おまけ①
ある日の昼下がり。
陽が傾きはじめ、回廊の石床に淡く影を落とす頃。
その隅で──ラウラは、こっそりと泣いていた。
「……ヴィクトリアさん。
近衛を辞して、お城を去ってしまうなんて……。
寂しい、寂しいです……。」
袖で目元を拭うたび、また涙が滲む。
あんなに強くて、あんなに凄いのに、
感情表現は不器用で、言葉はいつも短くて。
けれど、灯火みたいに静かで優しい人だった。
帝国いちばんの騎士でありながら、わたしの大切なお友達。
もう会えないだなんて、そんなの、悲しすぎる。
どれほど泣いていただろうか。
ぼんやりとした視界の向こうで、鐘の音が響いた。
はっとして、ラウラは涙を拭う。
今朝受けた、皇后の言葉がふと脳裏をよぎる。
『これまで、貴女ひとりでは大変だったでしょう。
わたくし付きの侍女を、もうひとり雇うことにしたの。
後で、顔合わせをするわね。』
「あっ……そろそろ時間ですね。
いったい、どんな方なんでしょう……。」
急いで回廊を駆け、皇后の私室へ向かう。
心臓が期待とわずかな不安に跳ね、走るほどに涙の跡が乾いていく。
そして、皇后の私室の扉を開くと。
皇后のすぐ傍に、侍女の衣装を着た背の高い女性が立っていた。
その姿を見た瞬間、ラウラのはしばみ色の瞳がいっぱいまで見開かれる。
「ああ、来たわね。」
エレツィアが微笑む。
「──この子が、新しい侍女よ。
こちらは貴女の先輩のラウラ。さ、ご挨拶を。
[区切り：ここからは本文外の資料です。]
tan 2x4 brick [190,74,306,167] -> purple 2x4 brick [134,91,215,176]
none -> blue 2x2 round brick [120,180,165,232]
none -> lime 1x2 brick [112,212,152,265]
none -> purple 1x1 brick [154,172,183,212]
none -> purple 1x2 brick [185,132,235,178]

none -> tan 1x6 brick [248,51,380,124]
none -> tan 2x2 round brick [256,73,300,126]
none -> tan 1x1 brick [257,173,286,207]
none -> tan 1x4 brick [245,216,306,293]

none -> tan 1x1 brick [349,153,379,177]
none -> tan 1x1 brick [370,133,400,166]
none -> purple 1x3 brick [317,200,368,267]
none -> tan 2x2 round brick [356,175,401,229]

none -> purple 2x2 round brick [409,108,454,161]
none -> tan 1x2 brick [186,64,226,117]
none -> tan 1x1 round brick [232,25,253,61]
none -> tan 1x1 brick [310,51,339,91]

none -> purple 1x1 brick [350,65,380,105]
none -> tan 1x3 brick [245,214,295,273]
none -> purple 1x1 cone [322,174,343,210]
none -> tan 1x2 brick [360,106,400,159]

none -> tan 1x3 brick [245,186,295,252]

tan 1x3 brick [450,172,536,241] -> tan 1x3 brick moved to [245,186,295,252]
」
女性は静かに頭を下げた。
肩に触れる黒曜の髪がさらりと揺れ、赤い瞳が柔らかく光る。
それは──騎士の礼のように、丁寧で、どこか硬い動作だった。
「新しく皇后陛下付きの侍女に任じられました、
ソフィア・カルシェと申します。
ラウラさん。ご指導、ご鞭撻のほど、よろしくお願いします。」
「えっ、あの、えっ……え?」
「ソフィア。それでは騎士の挨拶よ。」
皇后が優しくたしなめる。
ソフィアは小さく頷き、ぎこちなく微笑んだ。
「失礼しました。今後は侍女としての作法に直していかないといけませんね。
……ラウラさん? 大丈夫ですか?」
「えっ……えええええーっっ!!!!!」
その叫びは静謐な帝城を揺らし、回廊の間を木霊し──
城中の人間を、何事かと仰天させた。